■ **WHAT THIS TASK INVOLVES**
Retype all of the text in the data below without any changes, and omit the picture lines from your answer.
AVAILABLE RECORDS START
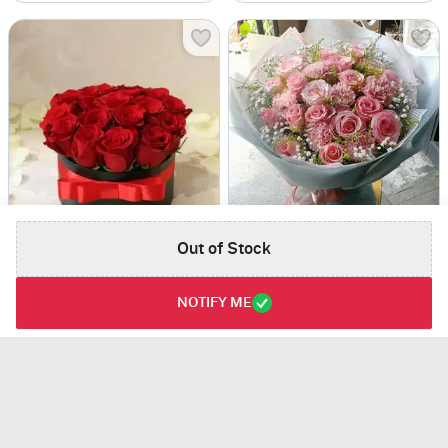
Roses in Black Box
Warm Hug
Out of Stock
USD 39
USD 56
NOTIFY ME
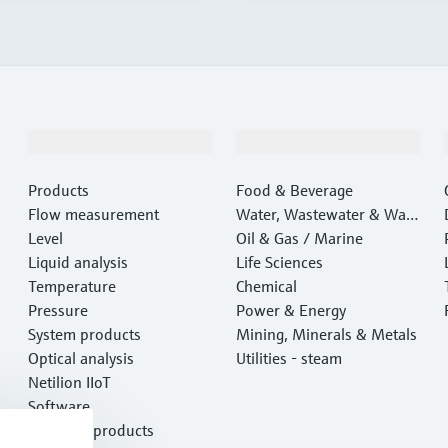
Products & Services
Industries
Products
Food & Beverage
Flow measurement
Water, Wastewater & Wast
Level
e
Oil & Gas / Marine
Liquid analysis
Life Sciences
Temperature
Chemical
Pressure
Power & Energy
System products
Mining, Minerals & Metals
Optical analysis
Utilities - steam
Netilion IIoT
Software
Featured products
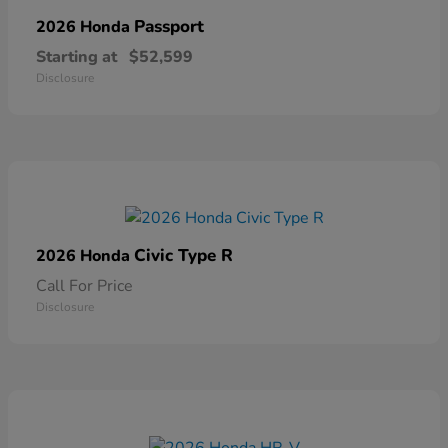
Passport
2026 Honda
Starting at
$52,599
Disclosure
Civic Type R
2026 Honda
Call For Price
Disclosure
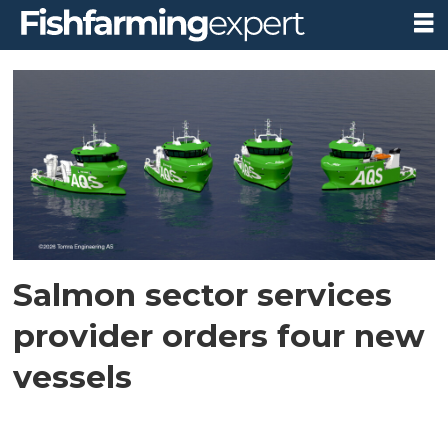
Tag:
salthammer
båtbyggeri
Salmon sector services
provider orders four new
vessels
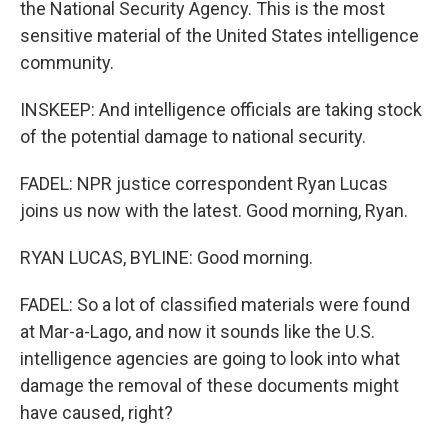
the National Security Agency. This is the most
sensitive material of the United States intelligence
community.
INSKEEP: And intelligence officials are taking stock
of the potential damage to national security.
FADEL: NPR justice correspondent Ryan Lucas
joins us now with the latest. Good morning, Ryan.
RYAN LUCAS, BYLINE: Good morning.
FADEL: So a lot of classified materials were found
at Mar-a-Lago, and now it sounds like the U.S.
intelligence agencies are going to look into what
damage the removal of these documents might
have caused, right?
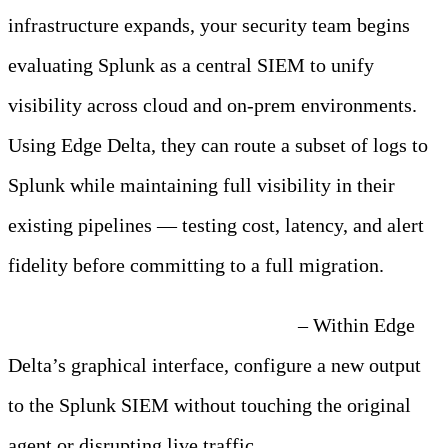
infrastructure expands, your security team begins
evaluating Splunk as a central SIEM to unify
visibility across cloud and on-prem environments.
Using Edge Delta, they can route a subset of logs to
Splunk while maintaining full visibility in their
existing pipelines — testing cost, latency, and alert
fidelity before committing to a full migration.
Step 1: Add a Splunk Destination
– Within Edge
Delta’s graphical interface, configure a new output
to the Splunk SIEM without touching the original
agent or disrupting live traffic.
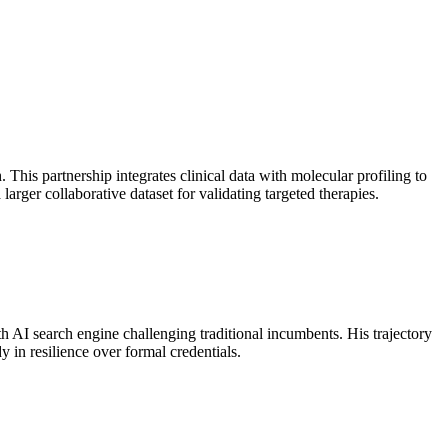
 This partnership integrates clinical data with molecular profiling to
 larger collaborative dataset for validating targeted therapies.
AI search engine challenging traditional incumbents. His trajectory
 in resilience over formal credentials.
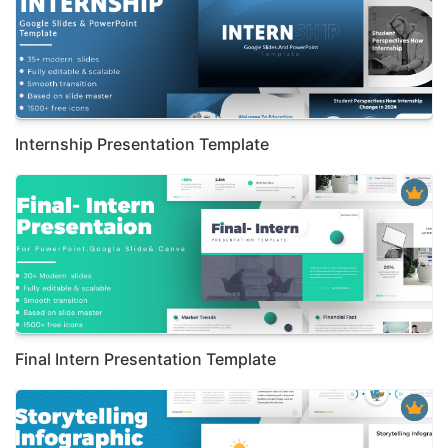
Internship Presentation Template
Final Intern Presentation Template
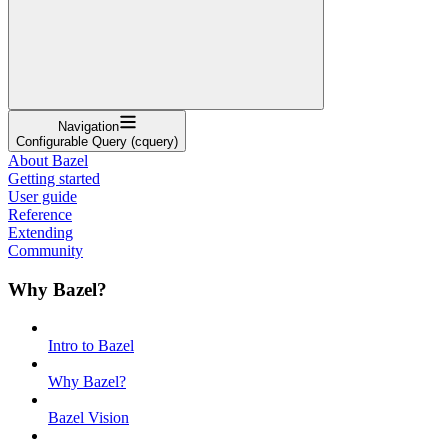
Navigation
Configurable Query (cquery)
About Bazel
Getting started
User guide
Reference
Extending
Community
Why Bazel?
Intro to Bazel
Why Bazel?
Bazel Vision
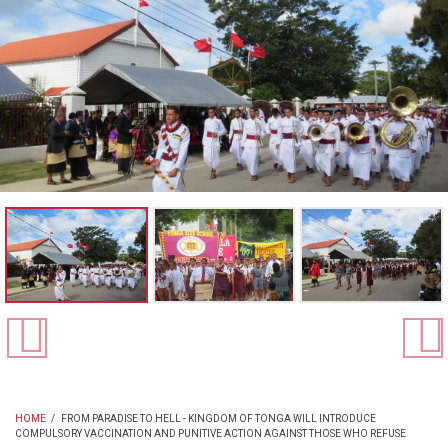
HOME
/
FROM PARADISE TO HELL - KINGDOM OF TONGA WILL INTRODUCE
COMPULSORY VACCINATION AND PUNITIVE ACTION AGAINST THOSE WHO REFUSE
BREADCRUMB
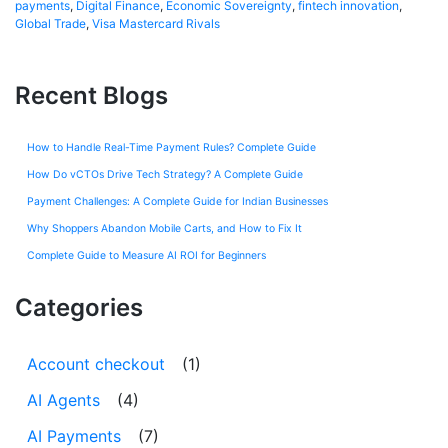
payments
,
Digital Finance
,
Economic Sovereignty
,
fintech innovation
,
Global Trade
,
Visa Mastercard Rivals
Recent Blogs
How to Handle Real-Time Payment Rules? Complete Guide
How Do vCTOs Drive Tech Strategy? A Complete Guide
Payment Challenges: A Complete Guide for Indian Businesses
Why Shoppers Abandon Mobile Carts, and How to Fix It
Complete Guide to Measure AI ROI for Beginners
Categories
Account checkout
(1)
AI Agents
(4)
AI Payments
(7)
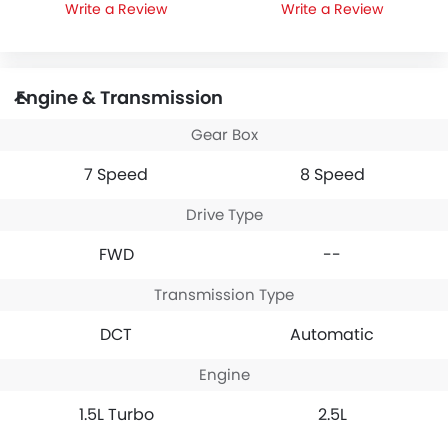
Write a Review
Write a Review
Engine & Transmission
Gear Box
7 Speed
8 Speed
Drive Type
FWD
--
Transmission Type
DCT
Automatic
Engine
1.5L Turbo
2.5L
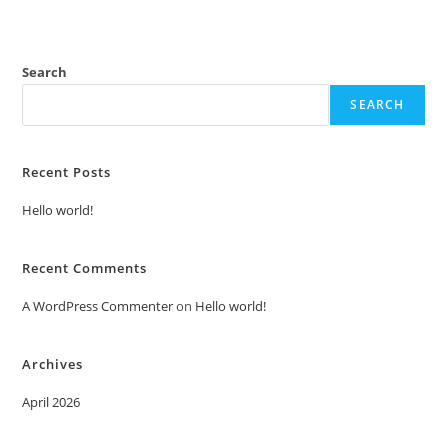
Search
SEARCH
Recent Posts
Hello world!
Recent Comments
A WordPress Commenter
on
Hello world!
Archives
April 2026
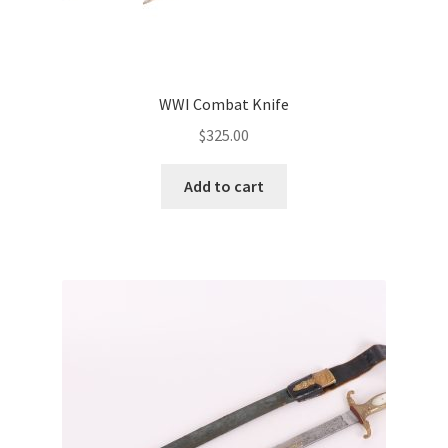
WWI Combat Knife
$
325.00
Add to cart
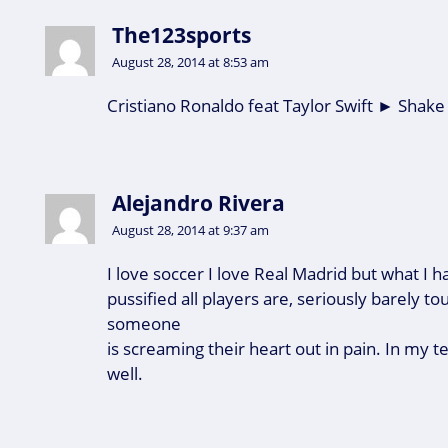
The123sports
August 28, 2014 at 8:53 am
Cristiano Ronaldo feat Taylor Swift ► Shake
Alejandro Rivera
August 28, 2014 at 9:37 am
I love soccer I love Real Madrid but what I h
pussified all players are, seriously barely t
someone
is screaming their heart out in pain. In my 
well.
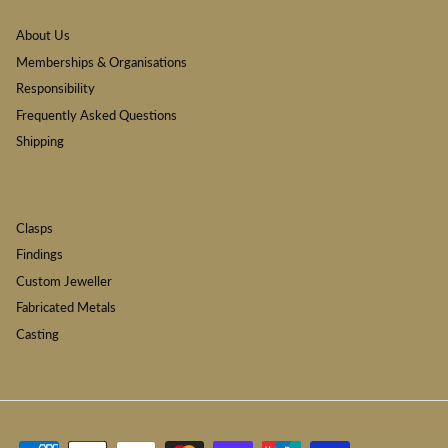
About Us
Memberships & Organisations
Responsibility
Frequently Asked Questions
Shipping
Clasps
Findings
Custom Jeweller
Fabricated Metals
Casting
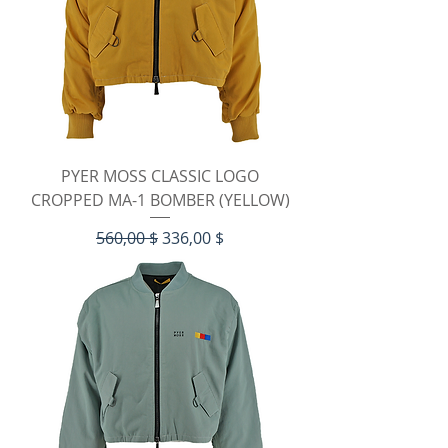
PYER MOSS CLASSIC LOGO
CROPPED MA-1 BOMBER (YELLOW)
Standardpreis
Sale-Preis
560,00 $
336,00 $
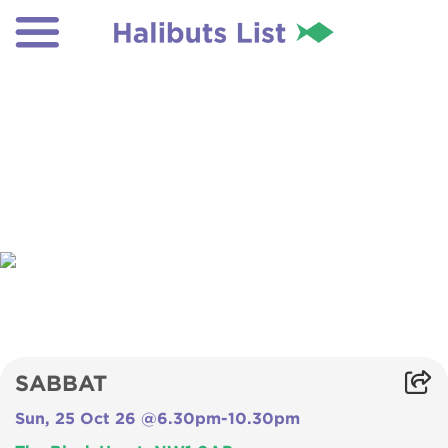
SABBAT
Sun, 25 Oct 26 @6.30pm-10.30pm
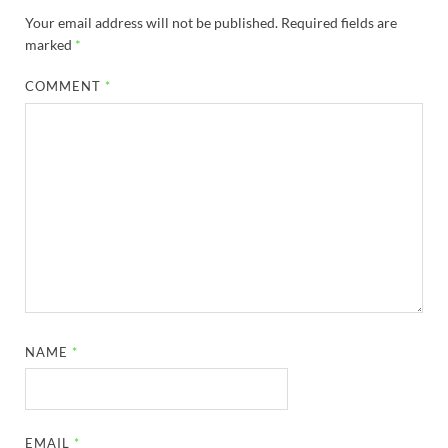
Your email address will not be published.
Required fields are
marked
*
COMMENT
*
NAME
*
EMAIL
*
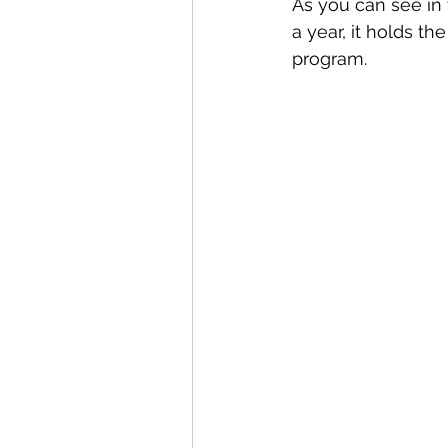
As you can see in
a year, it holds t
program.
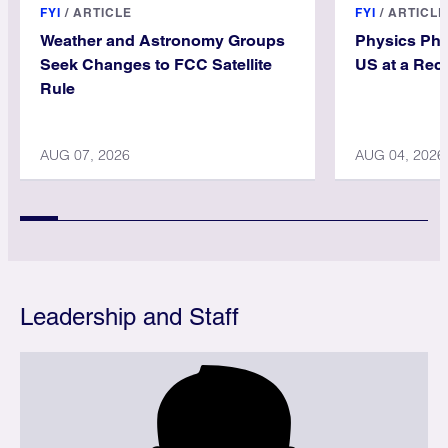
FYI
/
ARTICLE
FYI
/
ARTICLE
Weather and Astronomy Groups
Physics PhD
Seek Changes to FCC Satellite
US at a Rec
Rule
AUG 07, 2026
AUG 04, 2026
Leadership and Staff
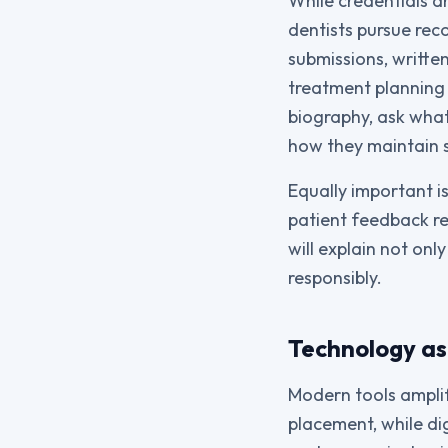
While credentials a
dentists pursue rec
submissions, writt
treatment planning 
biography, ask what
how they maintain 
Equally important is
patient feedback rev
will explain not on
responsibly.
Technology as 
Modern tools ampli
placement, while di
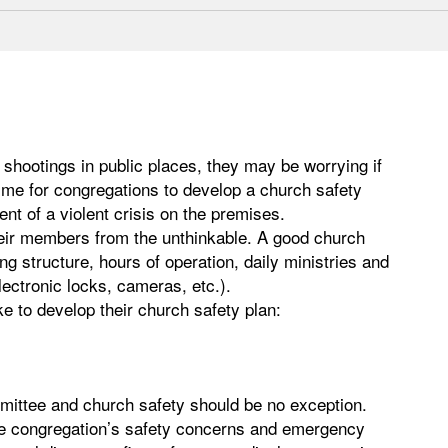
shootings in public places, they may be worrying if
ime for congregations to develop a church safety
nt of a violent crisis on the premises.
heir members from the unthinkable. A good church
ng structure, hours of operation, daily ministries and
lectronic locks, cameras, etc.).
e to develop their church safety plan:
mittee and church safety should be no exception.
he congregation’s safety concerns and emergency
AVAILABLE RECORDS END
■ **PROBLEM SOLUTION**
Roses in Black Box
Warm Hug
Out of Stock
USD 39
USD 56
NOTIFY ME
Products & Services
Industries
Products
Food & Beverage
Flow measurement
Water, Wastewater & Wast
Level
e
Oil & Gas / Marine
Liquid analysis
Life Sciences
Temperature
Chemical
Pressure
Power & Energy
System products
Mining, Minerals & Metals
Optical analysis
Utilities - steam
Netilion IIoT
Software
Featured products
Passport
2026 Honda
Starting at
$52,599
Disclosure
Civic Type R
2026 Honda
Call For Price
Disclosure
Tag:
salthammer
båtbyggeri
Salmon sector services
provider orders four new
vessels
the National Security Agency. This is the most
sensitive material of the United States intelligence
community.
INSKEEP: And intelligence officials are taking stock
of the potential damage to national security.
FADEL: NPR justice correspondent Ryan Lucas
joins us now with the latest. Good morning, Ryan.
RYAN LUCAS, BYLINE: Good morning.
FADEL: So a lot of classified materials were found
at Mar-a-Lago, and now it sounds like the U.S.
intelligence agencies are going to look into what
damage the removal of these documents might
have caused, right?
infrastructure expands, your security team begins
evaluating Splunk as a central SIEM to unify
visibility across cloud and on-prem environments.
Using Edge Delta, they can route a subset of logs to
Splunk while maintaining full visibility in their
existing pipelines — testing cost, latency, and alert
fidelity before committing to a full migration.
Step 1: Add a Splunk Destination
– Within Edge
Delta’s graphical interface, configure a new output
to the Splunk SIEM without touching the original
agent or disrupting live traffic.
 This partnership integrates clinical data with molecular profiling to
 larger collaborative dataset for validating targeted therapies.
AI search engine challenging traditional incumbents. His trajectory
 in resilience over formal credentials.
Internship Presentation Template
Final Intern Presentation Template
Navigation
Configurable Query (cquery)
About Bazel
Getting started
User guide
Reference
Extending
Community
Why Bazel?
Intro to Bazel
Why Bazel?
Bazel Vision
HOME
/
FROM PARADISE TO HELL - KINGDOM OF TONGA WILL INTRODUCE
COMPULSORY VACCINATION AND PUNITIVE ACTION AGAINST THOSE WHO REFUSE
BREADCRUMB
payments
,
Digital Finance
,
Economic Sovereignty
,
fintech innovation
,
Global Trade
,
Visa Mastercard Rivals
Recent Blogs
How to Handle Real-Time Payment Rules? Complete Guide
How Do vCTOs Drive Tech Strategy? A Complete Guide
Payment Challenges: A Complete Guide for Indian Businesses
Why Shoppers Abandon Mobile Carts, and How to Fix It
Complete Guide to Measure AI ROI for Beginners
Categories
Account checkout
(1)
AI Agents
(4)
AI Payments
(7)
Write a Review
Write a Review
Engine & Transmission
Gear Box
7 Speed
8 Speed
Drive Type
FWD
--
Transmission Type
DCT
Automatic
Engine
1.5L Turbo
2.5L
Search
SEARCH
Recent Posts
Hello world!
Recent Comments
A WordPress Commenter
on
Hello world!
Archives
April 2026
WWI Combat Knife
$
325.00
Add to cart
The123sports
August 28, 2014 at 8:53 am
Cristiano Ronaldo feat Taylor Swift ► Shake
Alejandro Rivera
August 28, 2014 at 9:37 am
I love soccer I love Real Madrid but what I h
pussified all players are, seriously barely t
someone
is screaming their heart out in pain. In my 
well.
About Us
Memberships & Organisations
Responsibility
Frequently Asked Questions
Shipping
Clasps
Findings
Custom Jeweller
Fabricated Metals
Casting
PYER MOSS CLASSIC LOGO
CROPPED MA-1 BOMBER (YELLOW)
Standardpreis
Sale-Preis
560,00 $
336,00 $
SABBAT
Sun, 25 Oct 26 @6.30pm-10.30pm
Your email address will not be published.
Required fields are
marked
*
COMMENT
*
NAME
*
EMAIL
*
As you can see in
a year, it holds t
program.
FYI
/
ARTICLE
FYI
/
ARTICLE
Weather and Astronomy Groups
Physics PhD
Seek Changes to FCC Satellite
US at a Rec
Rule
AUG 07, 2026
AUG 04, 2026
Leadership and Staff
While credentials a
dentists pursue rec
submissions, writt
treatment planning 
biography, ask what
how they maintain 
Equally important is
patient feedback rev
will explain not on
responsibly.
Technology as 
Modern tools ampli
placement, while di
shootings in public places, they may be worrying if
ime for congregations to develop a church safety
nt of a violent crisis on the premises.
heir members from the unthinkable. A good church
ng structure, hours of operation, daily ministries and
lectronic locks, cameras, etc.).
e to develop their church safety plan:
mittee and church safety should be no exception.
he congregation’s safety concerns and emergency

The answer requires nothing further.